> _WHAT TO WORK ON_
Count the lines in the records that contain the string "Aquila", with case counting, and give only that number.

══ DATA TO PROCESS ══

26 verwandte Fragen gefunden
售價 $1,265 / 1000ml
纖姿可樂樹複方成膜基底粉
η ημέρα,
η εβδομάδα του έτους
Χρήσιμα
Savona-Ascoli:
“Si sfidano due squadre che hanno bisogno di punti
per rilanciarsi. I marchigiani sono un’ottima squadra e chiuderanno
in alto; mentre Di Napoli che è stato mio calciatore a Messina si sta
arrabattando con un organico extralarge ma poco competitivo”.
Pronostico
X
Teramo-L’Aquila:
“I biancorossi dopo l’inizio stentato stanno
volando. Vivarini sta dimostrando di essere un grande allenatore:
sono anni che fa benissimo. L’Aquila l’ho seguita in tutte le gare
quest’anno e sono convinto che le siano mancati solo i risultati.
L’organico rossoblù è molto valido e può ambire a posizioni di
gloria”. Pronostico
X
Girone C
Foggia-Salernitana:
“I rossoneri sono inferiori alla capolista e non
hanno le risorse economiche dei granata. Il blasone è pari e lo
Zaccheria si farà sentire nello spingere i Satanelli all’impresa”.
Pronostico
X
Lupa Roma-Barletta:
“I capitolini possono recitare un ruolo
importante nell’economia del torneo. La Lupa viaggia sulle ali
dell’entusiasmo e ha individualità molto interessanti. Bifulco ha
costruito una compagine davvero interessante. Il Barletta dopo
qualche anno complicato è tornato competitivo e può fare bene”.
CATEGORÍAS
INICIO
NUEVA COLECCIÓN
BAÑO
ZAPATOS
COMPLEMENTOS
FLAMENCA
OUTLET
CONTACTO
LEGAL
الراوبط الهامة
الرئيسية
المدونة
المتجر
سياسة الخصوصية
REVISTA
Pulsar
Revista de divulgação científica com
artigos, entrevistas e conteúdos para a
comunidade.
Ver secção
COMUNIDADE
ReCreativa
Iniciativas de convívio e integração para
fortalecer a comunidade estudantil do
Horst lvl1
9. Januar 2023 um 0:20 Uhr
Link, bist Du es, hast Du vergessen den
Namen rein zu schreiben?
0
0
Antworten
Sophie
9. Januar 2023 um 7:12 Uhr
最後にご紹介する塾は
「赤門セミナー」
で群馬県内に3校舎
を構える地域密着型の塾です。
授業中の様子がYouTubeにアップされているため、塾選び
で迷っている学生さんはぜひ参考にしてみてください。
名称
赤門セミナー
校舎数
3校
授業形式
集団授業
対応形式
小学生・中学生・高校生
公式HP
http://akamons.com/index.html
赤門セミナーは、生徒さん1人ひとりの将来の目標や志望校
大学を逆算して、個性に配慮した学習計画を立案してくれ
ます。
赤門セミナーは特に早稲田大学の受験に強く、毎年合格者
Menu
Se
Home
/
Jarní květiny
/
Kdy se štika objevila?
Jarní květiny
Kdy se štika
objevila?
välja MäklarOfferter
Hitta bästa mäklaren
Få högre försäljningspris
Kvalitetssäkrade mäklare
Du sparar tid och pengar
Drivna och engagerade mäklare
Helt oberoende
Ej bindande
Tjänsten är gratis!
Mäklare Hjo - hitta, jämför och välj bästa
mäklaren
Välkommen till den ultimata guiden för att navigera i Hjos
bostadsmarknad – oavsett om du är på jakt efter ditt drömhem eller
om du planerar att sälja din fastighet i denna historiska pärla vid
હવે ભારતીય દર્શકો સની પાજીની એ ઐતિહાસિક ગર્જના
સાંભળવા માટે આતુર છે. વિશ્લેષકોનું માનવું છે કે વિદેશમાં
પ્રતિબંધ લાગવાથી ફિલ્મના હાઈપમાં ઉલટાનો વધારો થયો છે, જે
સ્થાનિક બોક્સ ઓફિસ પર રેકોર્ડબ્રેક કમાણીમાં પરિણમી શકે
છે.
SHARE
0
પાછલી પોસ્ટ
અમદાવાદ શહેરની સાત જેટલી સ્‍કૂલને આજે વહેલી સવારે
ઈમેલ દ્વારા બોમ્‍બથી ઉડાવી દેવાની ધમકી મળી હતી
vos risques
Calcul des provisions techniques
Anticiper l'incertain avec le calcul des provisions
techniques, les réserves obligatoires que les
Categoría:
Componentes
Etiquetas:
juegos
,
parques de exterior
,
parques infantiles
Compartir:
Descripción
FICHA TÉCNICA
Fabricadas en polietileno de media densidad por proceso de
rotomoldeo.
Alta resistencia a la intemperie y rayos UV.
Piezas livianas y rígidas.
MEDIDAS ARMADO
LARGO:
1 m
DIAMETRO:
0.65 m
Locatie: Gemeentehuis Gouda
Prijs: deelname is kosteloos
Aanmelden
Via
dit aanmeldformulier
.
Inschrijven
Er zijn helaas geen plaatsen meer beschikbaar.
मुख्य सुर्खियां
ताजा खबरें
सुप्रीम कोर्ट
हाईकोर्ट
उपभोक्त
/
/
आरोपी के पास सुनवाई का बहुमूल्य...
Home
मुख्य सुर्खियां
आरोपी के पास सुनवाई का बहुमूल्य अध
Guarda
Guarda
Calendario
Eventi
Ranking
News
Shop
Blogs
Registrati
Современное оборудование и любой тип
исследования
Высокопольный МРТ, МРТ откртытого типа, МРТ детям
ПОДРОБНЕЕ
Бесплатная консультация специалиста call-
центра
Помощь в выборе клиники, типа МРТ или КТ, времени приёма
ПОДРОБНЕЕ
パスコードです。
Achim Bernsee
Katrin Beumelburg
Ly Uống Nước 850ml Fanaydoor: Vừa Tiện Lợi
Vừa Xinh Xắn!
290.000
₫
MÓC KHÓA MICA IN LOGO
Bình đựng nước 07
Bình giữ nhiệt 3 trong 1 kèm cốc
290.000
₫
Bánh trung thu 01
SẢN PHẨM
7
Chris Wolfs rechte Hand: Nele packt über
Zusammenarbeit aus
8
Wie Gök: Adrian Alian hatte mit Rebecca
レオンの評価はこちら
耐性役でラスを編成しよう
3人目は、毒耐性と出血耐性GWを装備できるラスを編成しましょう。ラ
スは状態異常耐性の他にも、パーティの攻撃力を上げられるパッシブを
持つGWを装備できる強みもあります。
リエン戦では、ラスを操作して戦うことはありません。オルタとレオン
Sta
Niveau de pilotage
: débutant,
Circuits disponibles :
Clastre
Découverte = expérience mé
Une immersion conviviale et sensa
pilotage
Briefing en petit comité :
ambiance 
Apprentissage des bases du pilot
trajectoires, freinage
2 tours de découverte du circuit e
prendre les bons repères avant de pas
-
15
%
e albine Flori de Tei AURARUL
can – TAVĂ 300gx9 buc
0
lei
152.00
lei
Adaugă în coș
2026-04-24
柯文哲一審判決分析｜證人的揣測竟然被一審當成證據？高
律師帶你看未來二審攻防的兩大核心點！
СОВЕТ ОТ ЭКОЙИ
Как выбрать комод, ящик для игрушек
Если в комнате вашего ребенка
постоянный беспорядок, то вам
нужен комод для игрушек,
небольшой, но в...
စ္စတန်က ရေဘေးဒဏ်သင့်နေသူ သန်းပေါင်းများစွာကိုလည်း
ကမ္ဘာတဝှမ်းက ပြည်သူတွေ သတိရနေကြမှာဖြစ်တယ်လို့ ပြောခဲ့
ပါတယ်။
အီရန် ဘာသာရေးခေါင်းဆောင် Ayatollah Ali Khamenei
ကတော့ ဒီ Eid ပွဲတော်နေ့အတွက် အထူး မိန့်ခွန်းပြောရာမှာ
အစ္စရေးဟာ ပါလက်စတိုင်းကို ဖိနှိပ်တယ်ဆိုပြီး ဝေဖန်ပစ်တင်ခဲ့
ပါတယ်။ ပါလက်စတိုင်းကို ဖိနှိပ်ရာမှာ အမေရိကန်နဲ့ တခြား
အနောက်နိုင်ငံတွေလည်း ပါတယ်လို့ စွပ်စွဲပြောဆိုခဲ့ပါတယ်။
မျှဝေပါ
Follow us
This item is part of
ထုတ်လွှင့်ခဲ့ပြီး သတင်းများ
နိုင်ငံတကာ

═══

> _RESULT BELOW_
2